#### DATA EXTRACT ####

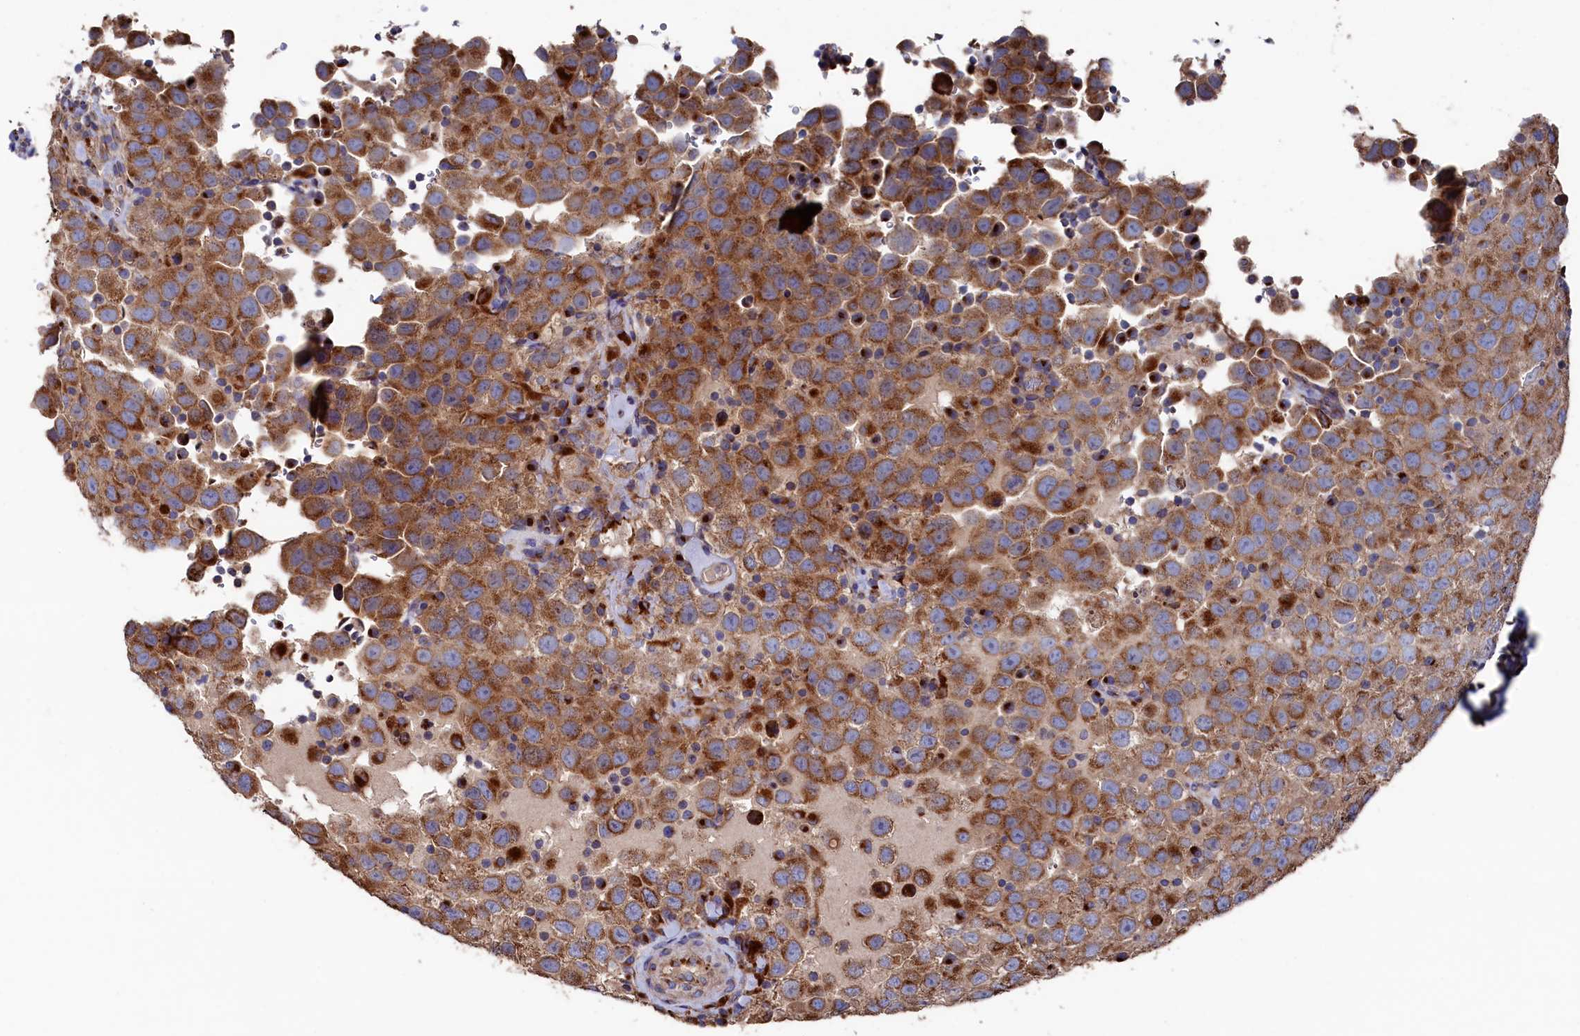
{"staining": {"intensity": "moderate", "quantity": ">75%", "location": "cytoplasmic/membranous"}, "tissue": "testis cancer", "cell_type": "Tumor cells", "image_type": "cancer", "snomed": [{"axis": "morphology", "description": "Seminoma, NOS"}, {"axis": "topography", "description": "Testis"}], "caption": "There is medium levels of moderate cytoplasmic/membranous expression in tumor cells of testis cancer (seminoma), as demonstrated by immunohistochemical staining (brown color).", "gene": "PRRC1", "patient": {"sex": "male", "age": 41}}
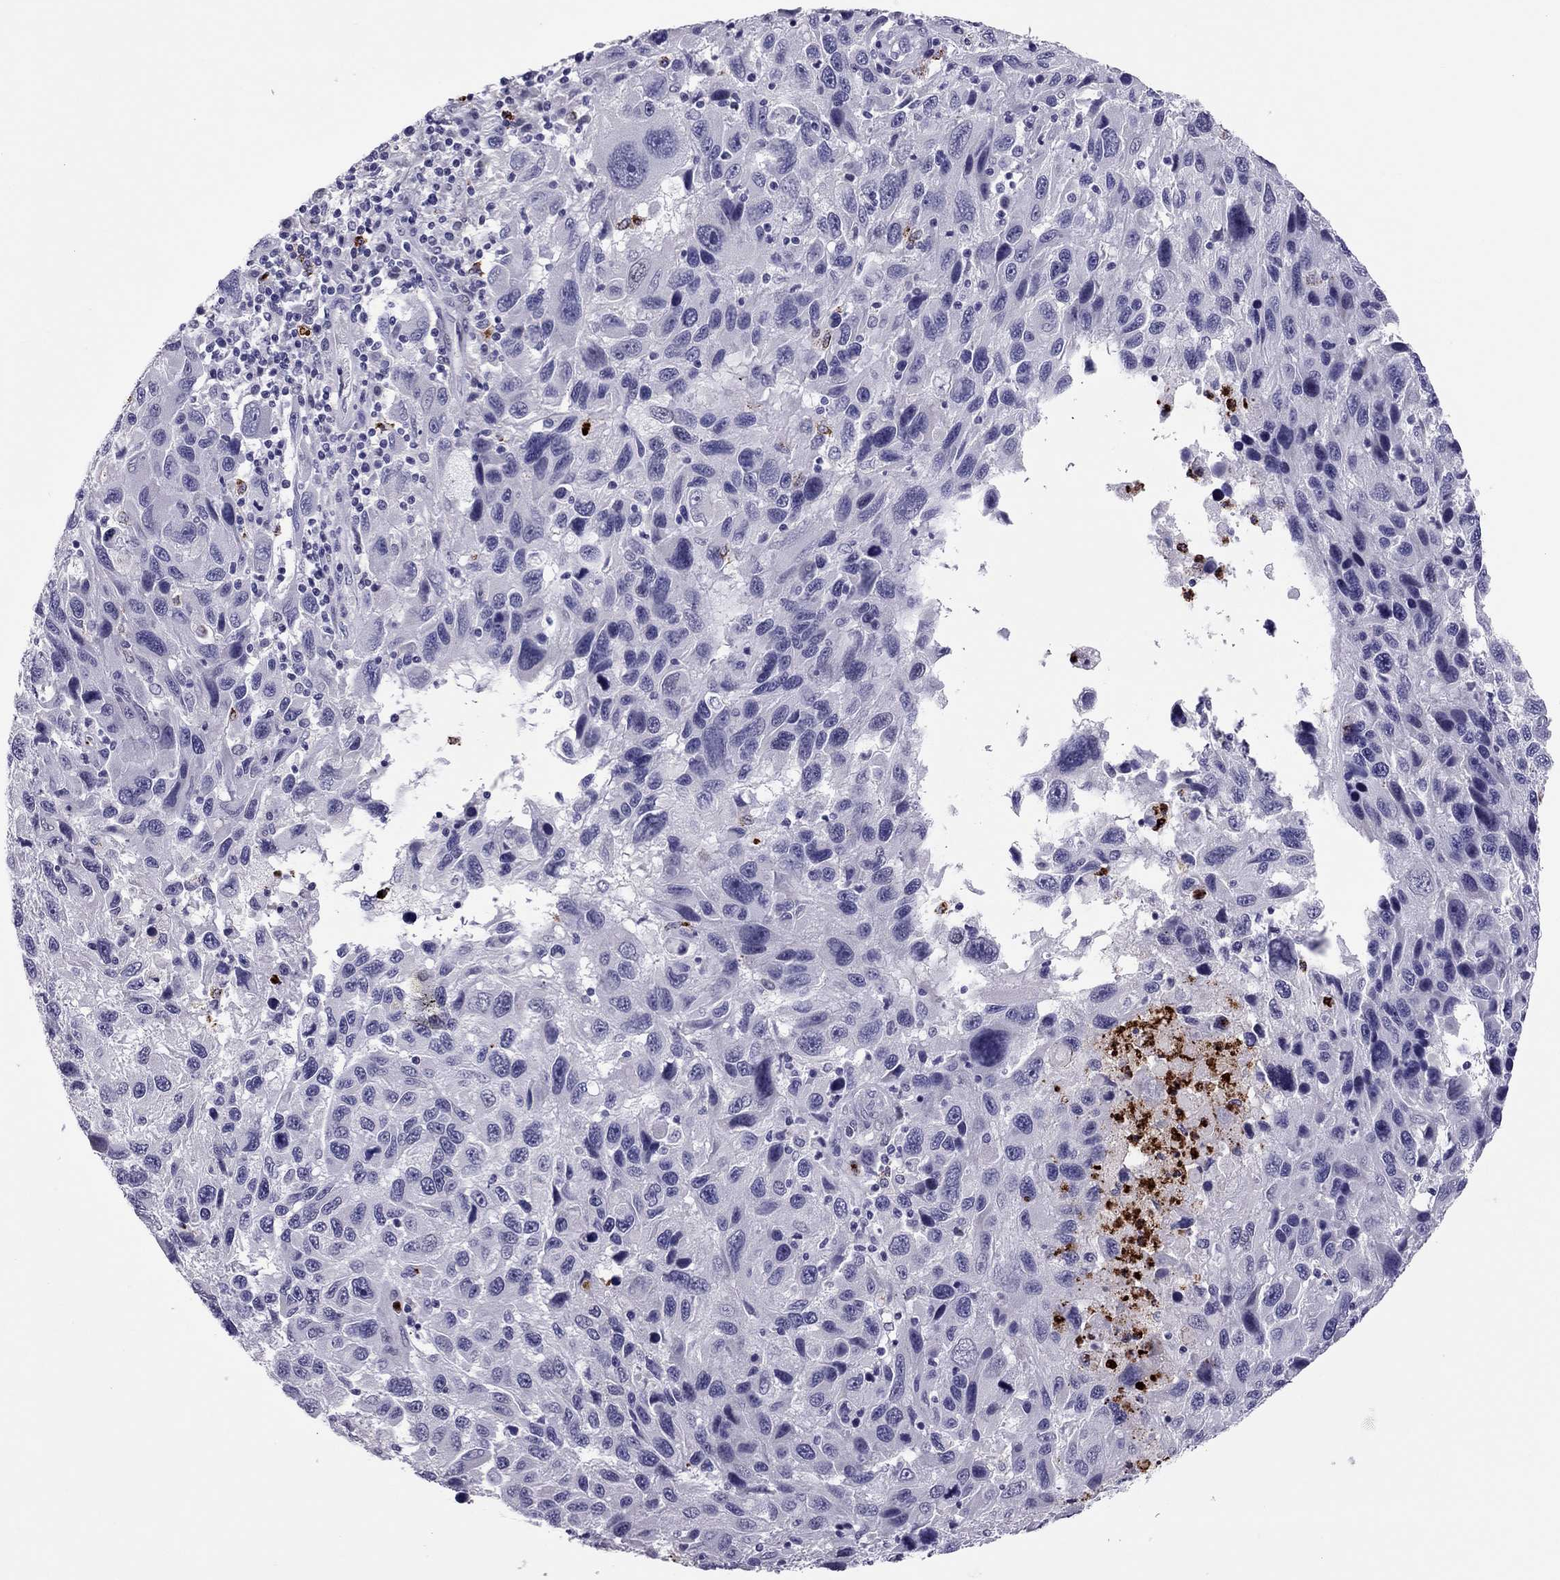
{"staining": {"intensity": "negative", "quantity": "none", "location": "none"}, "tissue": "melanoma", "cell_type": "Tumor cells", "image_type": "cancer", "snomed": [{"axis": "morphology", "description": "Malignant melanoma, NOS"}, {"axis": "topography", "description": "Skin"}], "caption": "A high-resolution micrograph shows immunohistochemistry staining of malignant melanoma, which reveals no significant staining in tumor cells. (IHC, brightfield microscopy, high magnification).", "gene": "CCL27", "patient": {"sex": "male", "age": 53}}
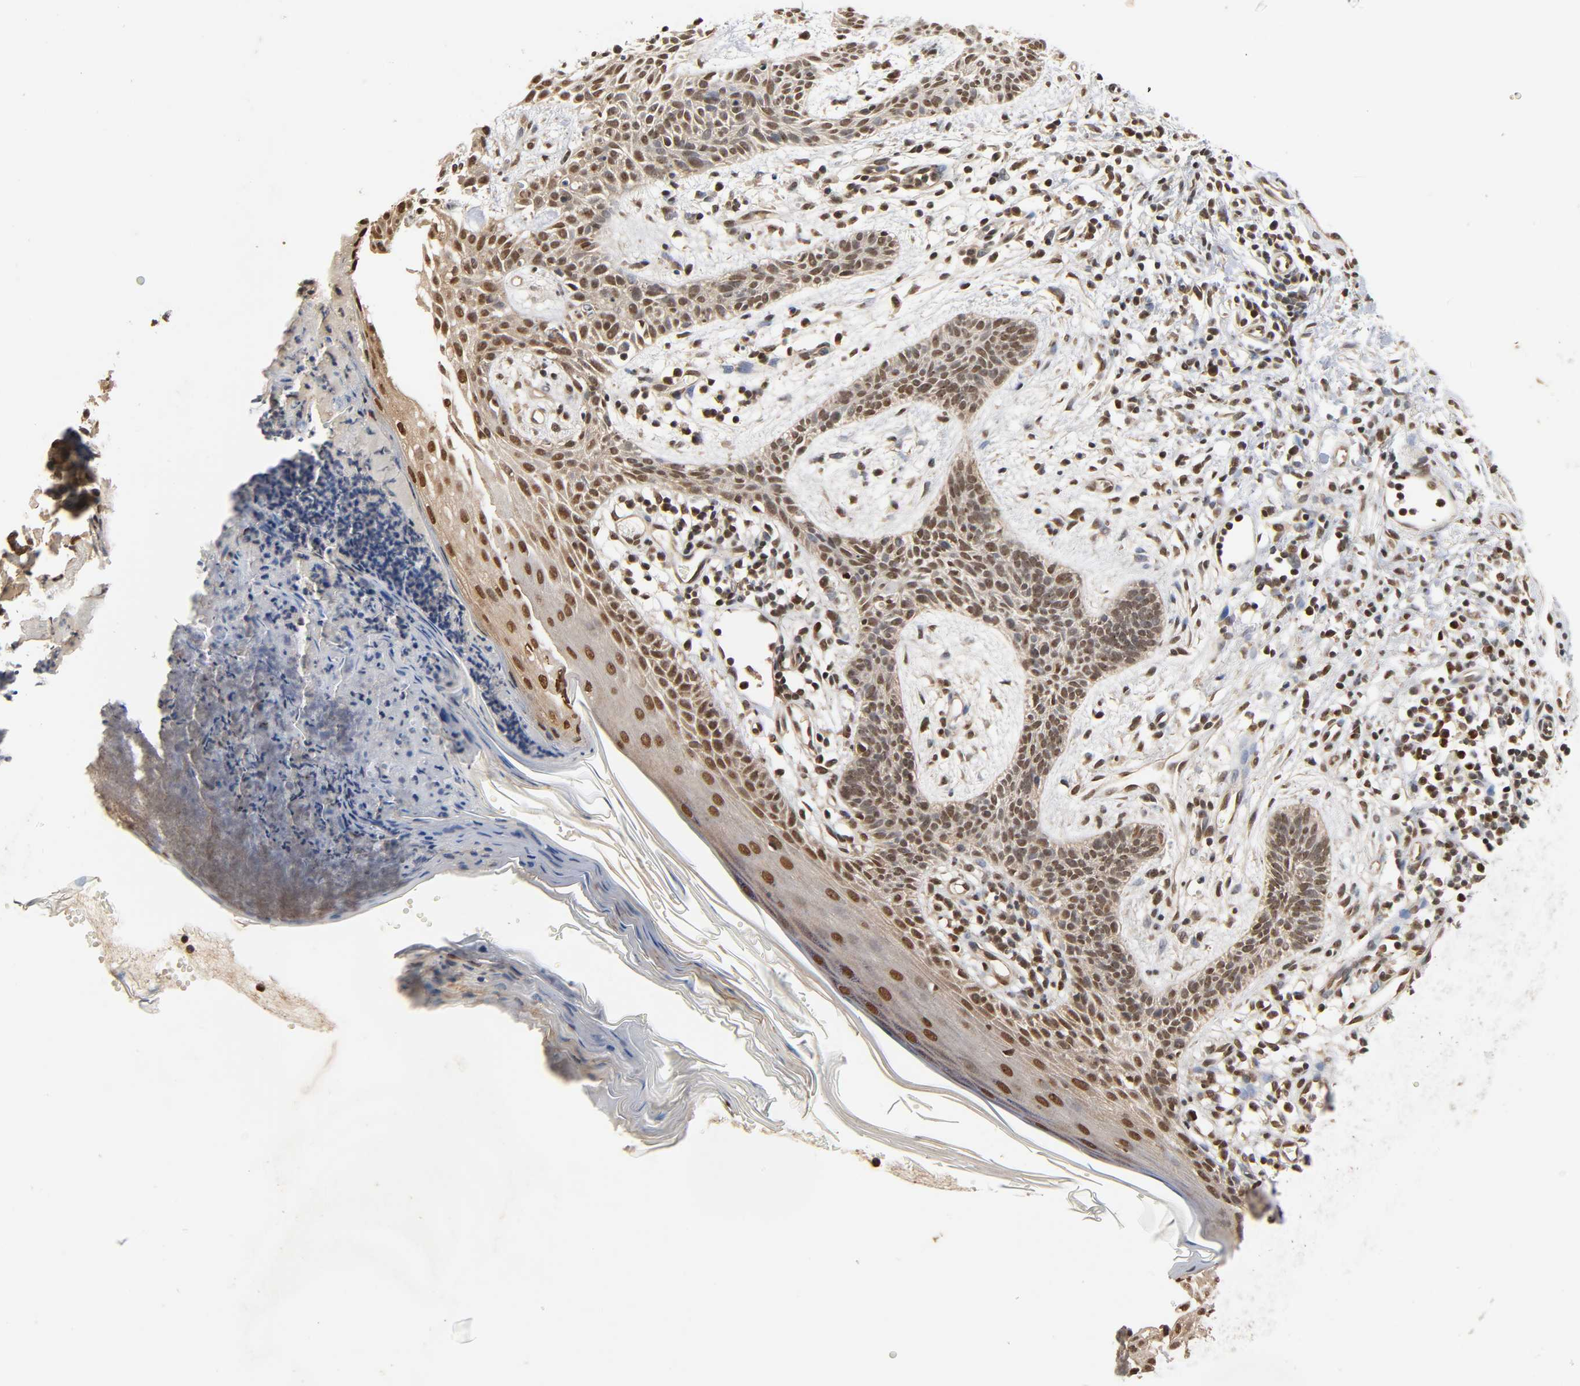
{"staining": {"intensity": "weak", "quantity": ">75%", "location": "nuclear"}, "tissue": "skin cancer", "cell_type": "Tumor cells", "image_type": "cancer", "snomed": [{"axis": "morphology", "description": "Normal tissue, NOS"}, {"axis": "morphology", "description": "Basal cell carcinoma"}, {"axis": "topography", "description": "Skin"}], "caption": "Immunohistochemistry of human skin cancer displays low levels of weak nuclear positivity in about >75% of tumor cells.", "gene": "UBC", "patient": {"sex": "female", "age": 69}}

####

> **YOUR ASSIGNMENT**
Copy, from the lines above, each one that holds "levels".

> **WRITTEN ANSWER**
{"staining": {"intensity": "moderate", "quantity": ">75%", "location": "cytoplasmic/membranous"}, "tissue": "testis cancer", "cell_type": "Tumor cells", "image_type": "cancer", "snomed": [{"axis": "morphology", "description": "Seminoma, NOS"}, {"axis": "topography", "description": "Testis"}], "caption": "There is medium levels of moderate cytoplasmic/membranous expression in tumor cells of testis cancer (seminoma), as demonstrated by immunohistochemical staining (brown color).", "gene": "PRRC1", "patient": {"sex": "male", "age": 41}}
{"staining": {"intensity": "weak", "quantity": ">75%", "location": "nuclear"}, "tissue": "skin cancer", "cell_type": "Tumor cells", "image_type": "cancer", "snomed": [{"axis": "morphology", "description": "Normal tissue, NOS"}, {"axis": "morphology", "description": "Basal cell carcinoma"}, {"axis": "topography", "description": "Skin"}], "caption": "Immunohistochemistry of human skin cancer displays low levels of weak nuclear positivity in about >75% of tumor cells.", "gene": "UBC", "patient": {"sex": "female", "age": 69}}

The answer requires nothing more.